# Starter Clearance



## WhittP (Jun 19, 2013)

Just got my engine put back in and I want to make sure my starter is lined up right. Starters have always needed a lot of shims to bring them out far enough where they would disengage properly on this engine for some reason.

I tried to get it where I could stick a 1/8 inch drill bit in between the starter gear and flexplate since I've heard that's a good way to check clearance. 

Maybe since the hood is off the car the starter sounds funny to me but check out the pic and see what you think.


----------



## younggto (Nov 22, 2013)

Are you pulling the starter gear into the engaged position with a screwdriver when checking for clearance? 1/8" seems pretty large to me; I use a paper clip wire (approx .045-inch). This distance should be between the roots of the gear teeth. 


Sent from AutoGuide.com Free App


----------



## WhittP (Jun 19, 2013)

Yeah I think I have it figured out. I was measuring the wrong part. I'll take a shim or 2 out and try the paper clip method. Thanks for the tip.


----------



## WhittP (Jun 19, 2013)

Works great since I removed a couple of shims. It still has a little more than .030 between the teeth but it sounds good.


----------



## PontiacJim (Dec 29, 2012)

WhittP said:


> Works great since I removed a couple of shims. It still has a little more than .030 between the teeth but it sounds good.


Damn, that's got to be the longest drawn out starter installation in the history of Pontiac Muscle.:wink2:

Yay!!!!!!!! So nice when things finally perform like they are supposed to.:thumbsup:


----------



## WhittP (Jun 19, 2013)

Haha well I had some projects in between but it's working just fine now.


----------



## the65gto (Oct 9, 2008)

I am about to install a "mini" starter on my 389. I need some more specifics and went searching and found these 2 different type of measurement. I bolted mine up into place, but is a PITA to get anything in there to do some measuring:nopity: Side note: Of the readings on doing this, most if not all said that once the pinion is engaged with the flywheel, it should remain there. When the engine starts, the faster moving flywheel will sling the pinion back into normal position.


----------



## AlaGreyGoat (Jul 6, 2006)

"Side note: Of the readings on doing this, most if not all said that once the pinion is engaged with the flywheel, it should remain there. When the engine starts, the faster moving flywheel will sling the pinion back into normal position. "

The pinion should retract when you let off the ign switch. If not, the
pinion will stay engaged and the starter will keep turning, even with the switch off, if the engine does not crank.


----------



## the65gto (Oct 9, 2008)

I am talking about when you are doing clearance measurements. See note below from Mfg. If the pinion does stay engaged, the engine speed is supposed to throw it back. The ratio of pinion dia vrs flywheel is about 20:1 1000rpm on engine = 20000 on starter pinion. Imagine 3-4k on engine with a stuck pinion. :nono:

A quote from ROBBMC "NOTE: IT IS NORMAL FOR THE PINION GEAR TO REMAIN ENGAGED WITH THE RING GEAR IF THE ENGINE DOES NOT START.

If the starter cranks the engine over, but the engine does not start, the pinion gear will remain engaged in the ring gear. This is normal and correct. Many people add shims thinking the starter gear should retract even if the engine does not start. This is wrong and will cause excessive backlash and gear failure."


----------

(Stored data)
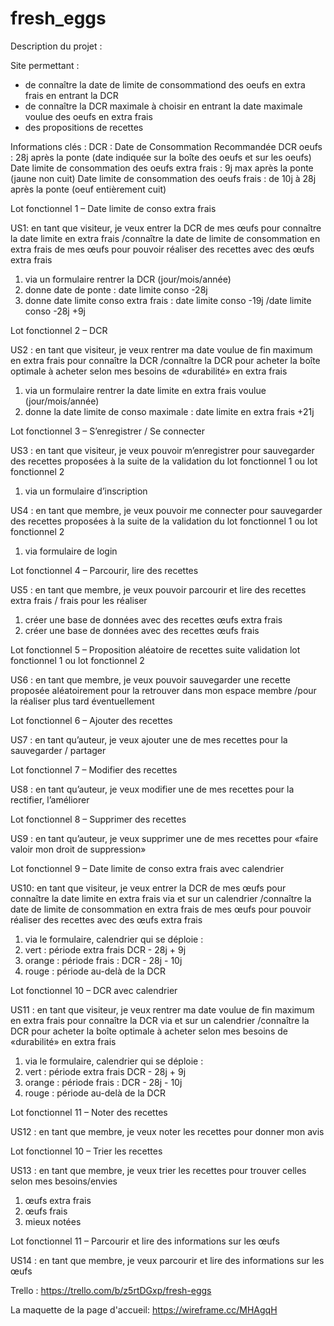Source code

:# fresh_eggs 


Description du projet :

Site permettant :
- de connaître la date de limite de consommationd des oeufs en extra frais en entrant la DCR
- de connaître la DCR maximale à choisir en entrant la date maximale voulue des oeufs en extra frais
- des propositions de recettes

Informations clés : 
DCR : Date de Consommation Recommandée DCR oeufs : 
28j après la ponte (date indiquée sur la boîte des oeufs et sur les oeufs) 
Date limite de consommation des oeufs extra frais : 
9j max après la ponte (jaune non cuit) 
Date limite de consommation des oeufs frais : de 10j à 28j après la ponte (oeuf entièrement cuit)

Lot fonctionnel 1 – Date limite de conso extra frais

US1: en tant que visiteur, je veux entrer la DCR de mes œufs pour connaître la date limite en extra frais
/connaître la date de limite de consommation en extra frais de mes œufs pour pouvoir réaliser des recettes avec des œufs extra frais
1. via un formulaire rentrer la DCR (jour/mois/année)
2. donne date de ponte : date limite conso -28j
3. donne date limite conso extra frais : date limite conso -19j 
/date limite conso -28j +9j

Lot fonctionnel 2 – DCR

US2 : en tant que visiteur, je veux rentrer ma date voulue de fin maximum en extra frais pour connaître la DCR 
/connaître la DCR pour acheter la boîte optimale à acheter selon mes besoins de «durabilité» en extra frais
1. via un formulaire rentrer la date limite en extra frais voulue (jour/mois/année)
2. donne la date limite de conso maximale :
date limite en extra frais +21j

Lot fonctionnel 3 – S’enregistrer / Se connecter 

US3 : en tant que visiteur, je veux pouvoir m’enregistrer pour sauvegarder des recettes proposées à la suite de la validation du lot fonctionnel 1 ou lot fonctionnel 2
1. via un formulaire d’inscription

US4 : en tant que membre, je veux pouvoir me connecter pour sauvegarder des recettes proposées à la suite de la validation du lot fonctionnel 1 ou lot fonctionnel 2
1. via formulaire de login

Lot fonctionnel 4 – Parcourir, lire des recettes

US5 : en tant que membre, je veux pouvoir parcourir et lire des recettes extra frais / frais pour les réaliser
1. créer une base de données avec des recettes œufs extra frais
2. créer une base de données avec des recettes œufs frais

Lot fonctionnel 5 – Proposition aléatoire de recettes suite validation lot fonctionnel 1 ou lot fonctionnel 2

US6 : en tant que membre, je veux pouvoir sauvegarder une recette proposée aléatoirement pour la retrouver dans mon espace membre
/pour la réaliser plus tard éventuellement

Lot fonctionnel 6 – Ajouter des recettes

US7 : en tant qu’auteur, je veux ajouter une de mes recettes pour la sauvegarder / partager

Lot fonctionnel 7 – Modifier des recettes

US8 : en tant qu’auteur, je veux modifier une de mes recettes pour la rectifier, l’améliorer

Lot fonctionnel 8 – Supprimer des recettes

US9 : en tant qu’auteur, je veux supprimer une de mes recettes pour «faire valoir mon droit de suppression»

Lot fonctionnel 9 – Date limite de conso extra frais avec calendrier

US10: en tant que visiteur, je veux entrer la DCR de mes œufs pour connaître la date limite en extra frais via et sur un calendrier
/connaître la date de limite de consommation en extra frais de mes œufs pour pouvoir réaliser des recettes avec des œufs extra frais
1. via le formulaire, calendrier qui se déploie :
1. vert : période extra frais 
DCR - 28j + 9j
2. orange : période frais :
DCR - 28j - 10j
3. rouge : période au-delà de la DCR

Lot fonctionnel 10 – DCR avec calendrier

US11 : en tant que visiteur, je veux rentrer ma date voulue de fin maximum en extra frais pour connaître la DCR via et sur un calendrier
/connaître la DCR pour acheter la boîte optimale à acheter selon mes besoins de «durabilité» en extra frais
1. via le formulaire, calendrier qui se déploie :
1. vert : période extra frais 
DCR - 28j + 9j
2. orange : période frais :
DCR - 28j - 10j
3. rouge : période au-delà de la DCR


Lot fonctionnel 11 – Noter des recettes

US12 : en tant que membre, je veux noter les recettes pour donner mon avis

Lot fonctionnel 10 – Trier les recettes

US13 : en tant que membre, je veux trier les recettes pour trouver celles selon mes besoins/envies 
1. œufs extra frais
2. œufs frais
3. mieux notées

Lot fonctionnel 11 – Parcourir et lire des informations sur les œufs

US14 : en tant que membre, je veux parcourir et lire des informations sur les œufs

Trello :
https://trello.com/b/z5rtDGxp/fresh-eggs

La maquette de la page d'accueil:
https://wireframe.cc/MHAgqH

Brief:
Using the starter clearance thread above, decide whether each statement agrees with it: (a) younggto checks clearance with a paper clip wire of roughly .045 inch; (b) WhittP got the starter working by adding more shims; (c) the quoted manufacturer's note calls it normal for the pinion gear to stay engaged when the engine does not start. Answer yes or no for each and quote the deciding words.

Answer to the exercise:
(a) Yes: "I use a paper clip wire (approx .045-inch)"
(b) No: "Works great since I removed a couple of shims."
(c) Yes: "IT IS NORMAL FOR THE PINION GEAR TO REMAIN ENGAGED WITH THE RING GEAR IF THE ENGINE DOES NOT START."